What is the difference between macitentan (Aoposu) and ambrisentan? Which one is more suitable for long-term treatment?
Macitentan (Macitentan) and ambrisentan (Ambrisentan) are both endothelin receptor antagonists (ERA) and are mainly used to treat pulmonary arterial hypertension (PAH). This class of drugs reduces pulmonary artery pressure, improves hemodynamics and delays disease progression by inhibiting the contraction and proliferation of endothelin-1 (ET-1) on vascular smooth muscle. However, although their mechanisms of action are similar, there are certain differences in molecular structure, receptor selectivity, pharmacokinetic properties and long-term clinical application, thus affecting their indications, tolerance and long-term treatment effects.
First, there are significant differences in pharmacological properties. Macitentan is a dual ET_A/ET_B receptor antagonist that can inhibit the activity of both receptors at the same time and has a high affinity for the ET_A receptor, but it still has a certain inhibitory effect on the ET_B receptor. In contrast, ambrisentan is a highly selective ET_A receptor antagonist and has almost no inhibitory effect on ET_B receptors. ET_BThe receptor is mainly involved in the clearance of endothelin and the release of nitric oxide (NO). Theoretically, the slight inhibition of ET_B by macitentan may lead to differences in vascular regulation, but clinical studies have shown that its comprehensive efficacy will not be weakened. The dual receptor inhibitory properties make macitentan more comprehensive in reducing pulmonary artery pressure and improving right heart function.

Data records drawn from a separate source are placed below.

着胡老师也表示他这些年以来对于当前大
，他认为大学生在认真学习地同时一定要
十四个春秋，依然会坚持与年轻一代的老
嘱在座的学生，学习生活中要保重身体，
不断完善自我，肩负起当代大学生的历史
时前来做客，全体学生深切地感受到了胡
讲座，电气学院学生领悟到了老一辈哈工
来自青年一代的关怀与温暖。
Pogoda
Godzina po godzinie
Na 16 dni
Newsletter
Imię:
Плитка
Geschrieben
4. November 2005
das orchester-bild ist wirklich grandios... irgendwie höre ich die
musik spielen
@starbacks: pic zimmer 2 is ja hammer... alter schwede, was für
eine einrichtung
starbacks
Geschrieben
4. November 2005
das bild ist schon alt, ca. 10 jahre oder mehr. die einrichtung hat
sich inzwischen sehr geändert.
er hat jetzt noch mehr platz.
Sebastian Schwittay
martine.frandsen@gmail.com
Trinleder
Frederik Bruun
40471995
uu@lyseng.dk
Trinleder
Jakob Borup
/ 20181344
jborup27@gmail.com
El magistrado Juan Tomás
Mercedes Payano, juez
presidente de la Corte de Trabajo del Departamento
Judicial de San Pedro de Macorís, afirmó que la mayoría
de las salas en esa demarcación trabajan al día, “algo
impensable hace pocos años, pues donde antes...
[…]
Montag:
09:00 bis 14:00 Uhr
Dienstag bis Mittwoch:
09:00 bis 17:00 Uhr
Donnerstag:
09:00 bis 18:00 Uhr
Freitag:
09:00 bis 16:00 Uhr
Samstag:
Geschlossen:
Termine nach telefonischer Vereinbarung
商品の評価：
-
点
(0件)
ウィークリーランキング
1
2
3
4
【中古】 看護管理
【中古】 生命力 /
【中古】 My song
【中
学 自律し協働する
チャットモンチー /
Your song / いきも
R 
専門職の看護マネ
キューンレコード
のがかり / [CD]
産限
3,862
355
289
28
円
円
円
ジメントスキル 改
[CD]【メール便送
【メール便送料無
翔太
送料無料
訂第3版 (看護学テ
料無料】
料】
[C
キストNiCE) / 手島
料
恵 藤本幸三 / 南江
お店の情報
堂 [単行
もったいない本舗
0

In terms of pharmacokinetics, macitentan has a long half-life, a more stable steady-state plasma concentration, and can be administered orally once a day, which is convenient for long-term management of PAH patients. Ambrisentan is also taken once daily, but its half-life is slightly shorter and it is more sensitive to fluctuations in blood concentration. In addition, macitentan has a lower risk of drug interactions and is less dependent on liver metabolism, while ambrisentan is mainly metabolized by the liver CYP3A4. Pay attention to potential interactions with CYP3A4 inhibitors or inducers. Therefore, for patients with multi-drug combination or slightly impaired liver function, macitentan has a slight advantage in drug tolerability and safety.

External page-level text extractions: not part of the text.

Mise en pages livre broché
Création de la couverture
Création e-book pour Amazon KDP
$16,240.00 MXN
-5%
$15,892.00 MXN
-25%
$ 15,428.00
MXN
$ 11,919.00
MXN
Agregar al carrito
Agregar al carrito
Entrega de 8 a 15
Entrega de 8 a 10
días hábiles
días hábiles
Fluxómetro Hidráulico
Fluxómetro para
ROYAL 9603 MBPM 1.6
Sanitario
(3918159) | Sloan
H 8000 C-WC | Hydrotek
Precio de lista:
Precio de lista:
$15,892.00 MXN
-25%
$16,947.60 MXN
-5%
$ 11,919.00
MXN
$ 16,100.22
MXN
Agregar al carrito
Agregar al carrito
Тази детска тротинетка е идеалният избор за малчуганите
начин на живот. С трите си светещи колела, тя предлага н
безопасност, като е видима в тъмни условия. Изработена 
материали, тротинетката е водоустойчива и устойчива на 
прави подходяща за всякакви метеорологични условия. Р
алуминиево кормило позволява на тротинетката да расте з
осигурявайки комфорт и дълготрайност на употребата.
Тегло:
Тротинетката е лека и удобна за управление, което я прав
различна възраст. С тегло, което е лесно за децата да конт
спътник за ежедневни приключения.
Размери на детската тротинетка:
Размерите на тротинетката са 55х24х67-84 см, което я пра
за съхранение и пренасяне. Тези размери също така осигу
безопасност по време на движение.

In terms of clinical efficacy, both drugs can improve 6 minute walking distance (6MWD), reduce pulmonary vascular resistance and improve functional class. However, large-scale long-term clinical trials have shown that macitentan has more significant advantages in delaying PAH disease progression and reducing clinical events. For example, the SERAPHIN study showed that macitentan can significantly reduce the risk of PAH-related hospitalization and death. However, long-term studies on ambrisentan mainly focus on improving exercise capacity and symptom relief, and there is a lack of long-term significant improvement data on mortality in large-scale randomized controlled studies.
In terms of safety and tolerability, both may cause angioedema, headache, nasopharyngeal congestion and abnormal liver function. However, ambrisentan's high selectivity for ET_A results in a slightly lower incidence of edema, while macitentan may slightly increase the risk of fluid retention in individual patients due to dual receptor inhibition. However, long-term studies of macitentan have shown that edema and liver function abnormalities can mostly be controlled through dose adjustment or supportive treatment, without affecting the feasibility of long-term treatment.
To sum up, there are certain differences between macitentan and ambrisentan in terms of mechanism, pharmacokinetics and long-term clinical efficacy. For PAH patients who require long-term management and focus on delaying disease progression and reducing the risk of clinical events, macitentan has more advantages in terms of pharmacological properties, steady-state plasma concentration, long-term survival benefit and comprehensive efficacy. Ambrisentan is suitable for patients with mild to moderate symptoms, good tolerance and high selectivity requirements for ET_A. The final drug selection should be based on the patient's specific condition, liver and kidney function, concomitant medications, and the physician's individualized assessment to achieve optimal long-term treatment effects.